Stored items
+++

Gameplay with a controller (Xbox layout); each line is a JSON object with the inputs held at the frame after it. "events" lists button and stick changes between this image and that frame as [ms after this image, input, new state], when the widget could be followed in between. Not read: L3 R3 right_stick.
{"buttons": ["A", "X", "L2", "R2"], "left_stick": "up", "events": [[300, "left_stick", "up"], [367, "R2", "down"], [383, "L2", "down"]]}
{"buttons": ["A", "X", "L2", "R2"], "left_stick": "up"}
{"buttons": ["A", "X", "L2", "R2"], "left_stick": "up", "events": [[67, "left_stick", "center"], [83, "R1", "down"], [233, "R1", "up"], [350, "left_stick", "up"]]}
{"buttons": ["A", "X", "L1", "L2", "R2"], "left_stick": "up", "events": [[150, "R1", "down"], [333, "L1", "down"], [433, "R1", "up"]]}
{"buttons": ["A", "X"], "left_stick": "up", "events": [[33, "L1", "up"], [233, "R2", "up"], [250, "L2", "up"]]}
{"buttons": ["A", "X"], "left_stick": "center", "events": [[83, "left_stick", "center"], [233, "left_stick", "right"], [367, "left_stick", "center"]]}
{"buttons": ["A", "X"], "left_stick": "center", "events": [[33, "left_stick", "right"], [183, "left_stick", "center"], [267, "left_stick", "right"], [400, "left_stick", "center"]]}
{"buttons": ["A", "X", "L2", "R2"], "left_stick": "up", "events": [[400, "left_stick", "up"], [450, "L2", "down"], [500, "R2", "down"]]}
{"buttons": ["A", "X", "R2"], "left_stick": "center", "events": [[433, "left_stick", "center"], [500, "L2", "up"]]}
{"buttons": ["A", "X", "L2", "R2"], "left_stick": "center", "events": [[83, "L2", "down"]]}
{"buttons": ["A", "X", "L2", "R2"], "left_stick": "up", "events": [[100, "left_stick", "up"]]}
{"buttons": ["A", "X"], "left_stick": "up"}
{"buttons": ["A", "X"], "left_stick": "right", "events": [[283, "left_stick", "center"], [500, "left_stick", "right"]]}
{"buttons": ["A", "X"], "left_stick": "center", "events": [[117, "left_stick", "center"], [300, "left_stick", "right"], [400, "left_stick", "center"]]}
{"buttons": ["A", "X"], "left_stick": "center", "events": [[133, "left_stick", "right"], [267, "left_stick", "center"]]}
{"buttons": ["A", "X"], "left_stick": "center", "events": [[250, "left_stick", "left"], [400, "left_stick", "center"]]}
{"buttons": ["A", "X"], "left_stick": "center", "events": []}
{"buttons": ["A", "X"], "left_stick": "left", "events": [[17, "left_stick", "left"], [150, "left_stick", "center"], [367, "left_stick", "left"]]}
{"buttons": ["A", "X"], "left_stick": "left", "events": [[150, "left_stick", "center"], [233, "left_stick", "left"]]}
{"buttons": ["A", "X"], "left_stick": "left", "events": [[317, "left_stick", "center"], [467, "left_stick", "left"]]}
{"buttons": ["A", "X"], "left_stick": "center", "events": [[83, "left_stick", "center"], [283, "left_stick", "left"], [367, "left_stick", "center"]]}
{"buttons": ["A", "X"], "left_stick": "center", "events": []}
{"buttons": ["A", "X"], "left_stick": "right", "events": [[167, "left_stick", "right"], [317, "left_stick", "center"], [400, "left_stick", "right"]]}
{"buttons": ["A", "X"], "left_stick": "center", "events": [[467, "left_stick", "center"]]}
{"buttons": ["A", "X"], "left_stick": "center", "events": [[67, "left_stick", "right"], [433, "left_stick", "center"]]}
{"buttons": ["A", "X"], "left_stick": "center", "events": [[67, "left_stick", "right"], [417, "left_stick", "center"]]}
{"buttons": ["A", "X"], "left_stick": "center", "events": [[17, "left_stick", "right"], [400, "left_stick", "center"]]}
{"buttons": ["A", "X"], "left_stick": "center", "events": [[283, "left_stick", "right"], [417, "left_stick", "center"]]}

+++

Copy each record from above exactly, and include every line.

▶ Output of the task:
Gameplay with a controller (Xbox layout); each line is a JSON object with the inputs held at the frame after it. "events" lists button and stick changes between this image and that frame as [ms after this image, input, new state], when the widget could be followed in between. Not read: L3 R3 right_stick.
{"buttons": ["A", "X", "L2", "R2"], "left_stick": "up", "events": [[300, "left_stick", "up"], [367, "R2", "down"], [383, "L2", "down"]]}
{"buttons": ["A", "X", "L2", "R2"], "left_stick": "up"}
{"buttons": ["A", "X", "L2", "R2"], "left_stick": "up", "events": [[67, "left_stick", "center"], [83, "R1", "down"], [233, "R1", "up"], [350, "left_stick", "up"]]}
{"buttons": ["A", "X", "L1", "L2", "R2"], "left_stick": "up", "events": [[150, "R1", "down"], [333, "L1", "down"], [433, "R1", "up"]]}
{"buttons": ["A", "X"], "left_stick": "up", "events": [[33, "L1", "up"], [233, "R2", "up"], [250, "L2", "up"]]}
{"buttons": ["A", "X"], "left_stick": "center", "events": [[83, "left_stick", "center"], [233, "left_stick", "right"], [367, "left_stick", "center"]]}
{"buttons": ["A", "X"], "left_stick": "center", "events": [[33, "left_stick", "right"], [183, "left_stick", "center"], [267, "left_stick", "right"], [400, "left_stick", "center"]]}
{"buttons": ["A", "X", "L2", "R2"], "left_stick": "up", "events": [[400, "left_stick", "up"], [450, "L2", "down"], [500, "R2", "down"]]}
{"buttons": ["A", "X", "R2"], "left_stick": "center", "events": [[433, "left_stick", "center"], [500, "L2", "up"]]}
{"buttons": ["A", "X", "L2", "R2"], "left_stick": "center", "events": [[83, "L2", "down"]]}
{"buttons": ["A", "X", "L2", "R2"], "left_stick": "up", "events": [[100, "left_stick", "up"]]}
{"buttons": ["A", "X"], "left_stick": "up"}
{"buttons": ["A", "X"], "left_stick": "right", "events": [[283, "left_stick", "center"], [500, "left_stick", "right"]]}
{"buttons": ["A", "X"], "left_stick": "center", "events": [[117, "left_stick", "center"], [300, "left_stick", "right"], [400, "left_stick", "center"]]}
{"buttons": ["A", "X"], "left_stick": "center", "events": [[133, "left_stick", "right"], [267, "left_stick", "center"]]}
{"buttons": ["A", "X"], "left_stick": "center", "events": [[250, "left_stick", "left"], [400, "left_stick", "center"]]}
{"buttons": ["A", "X"], "left_stick": "center", "events": []}
{"buttons": ["A", "X"], "left_stick": "left", "events": [[17, "left_stick", "left"], [150, "left_stick", "center"], [367, "left_stick", "left"]]}
{"buttons": ["A", "X"], "left_stick": "left", "events": [[150, "left_stick", "center"], [233, "left_stick", "left"]]}
{"buttons": ["A", "X"], "left_stick": "left", "events": [[317, "left_stick", "center"], [467, "left_stick", "left"]]}
{"buttons": ["A", "X"], "left_stick": "center", "events": [[83, "left_stick", "center"], [283, "left_stick", "left"], [367, "left_stick", "center"]]}
{"buttons": ["A", "X"], "left_stick": "center", "events": []}
{"buttons": ["A", "X"], "left_stick": "right", "events": [[167, "left_stick", "right"], [317, "left_stick", "center"], [400, "left_stick", "right"]]}
{"buttons": ["A", "X"], "left_stick": "center", "events": [[467, "left_stick", "center"]]}
{"buttons": ["A", "X"], "left_stick": "center", "events": [[67, "left_stick", "right"], [433, "left_stick", "center"]]}
{"buttons": ["A", "X"], "left_stick": "center", "events": [[67, "left_stick", "right"], [417, "left_stick", "center"]]}
{"buttons": ["A", "X"], "left_stick": "center", "events": [[17, "left_stick", "right"], [400, "left_stick", "center"]]}
{"buttons": ["A", "X"], "left_stick": "center", "events": [[283, "left_stick", "right"], [417, "left_stick", "center"]]}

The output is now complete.